3. Measure your prompt templates in Cursor

Let's say you have a prompt template in your GenAI application in some file:

summarizer_prompt = """ You are an AI agent for the Contoso Manufacturing, a manufacturing that makes car batteries. As the agent, your job is to summarize the issue reported by field and shop floor workers. The issue will be reported in a long form text. You will need to summarize the issue and classify what department the issue should be sent to. The three options for classification are: design, engineering, or manufacturing.
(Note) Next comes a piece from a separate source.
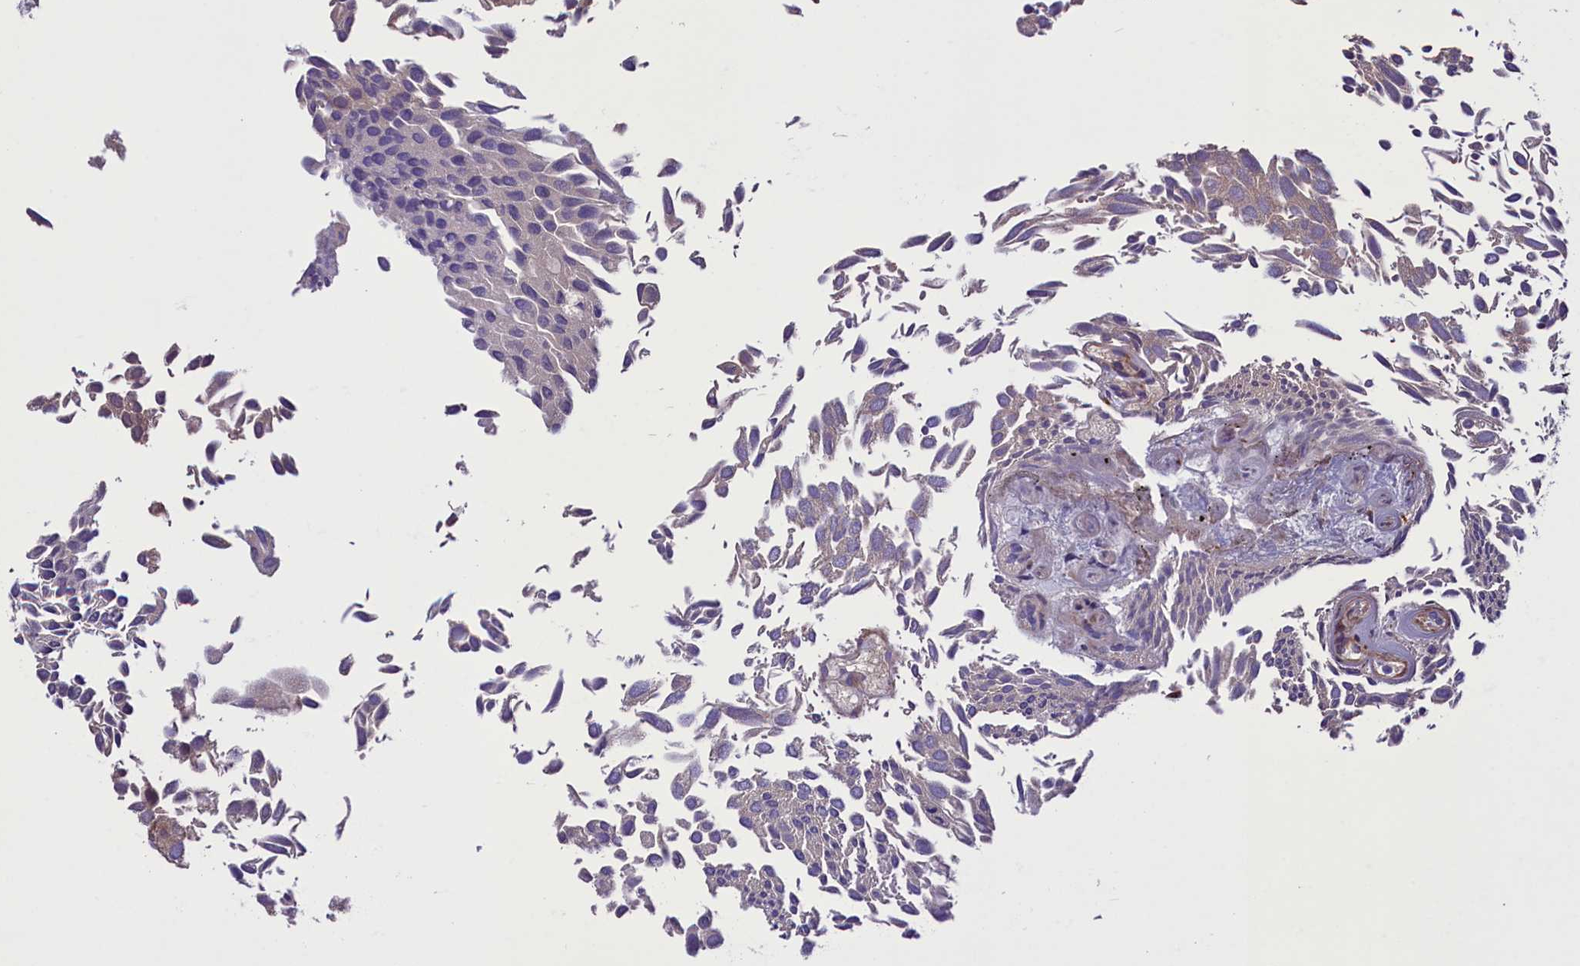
{"staining": {"intensity": "moderate", "quantity": ">75%", "location": "cytoplasmic/membranous"}, "tissue": "urothelial cancer", "cell_type": "Tumor cells", "image_type": "cancer", "snomed": [{"axis": "morphology", "description": "Urothelial carcinoma, Low grade"}, {"axis": "topography", "description": "Urinary bladder"}], "caption": "Urothelial cancer stained with a protein marker demonstrates moderate staining in tumor cells.", "gene": "MIEF2", "patient": {"sex": "male", "age": 89}}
Extract the following key points from the text:

Safety

user: {{problem}} """

You can measure by simply asking Cursor Agent: Evaluate the summarizer prompt in terms of clarity and precision. use Root Signals. You will get the scores and justifications in Cursor:

Prompt evaluation use case example image 1

For more usage examples, have a look at demonstrations

How to Contribute

Contributions are welcome as long as they are applicable to all users.

Minimal steps include:

  1. uv sync --extra dev
  2. pre-commit install
  3. Add your code and your tests to src/root_mcp_server/tests/
  4. docker compose up --build
  5. ROOT_SIGNALS_API_KEY=<something> uv run pytest . - all should pass
  6. ruff format . && ruff check --fix

Limitations

Network Resilience

Current implementation does not include backoff and retry mechanisms for API calls:

Bundled MCP client is for reference only

This repo includes a root_mcp_server.client.RootSignalsMCPClient for reference with no support guarantees, unlike the server. We recommend your own or any of the official MCP clients for production use.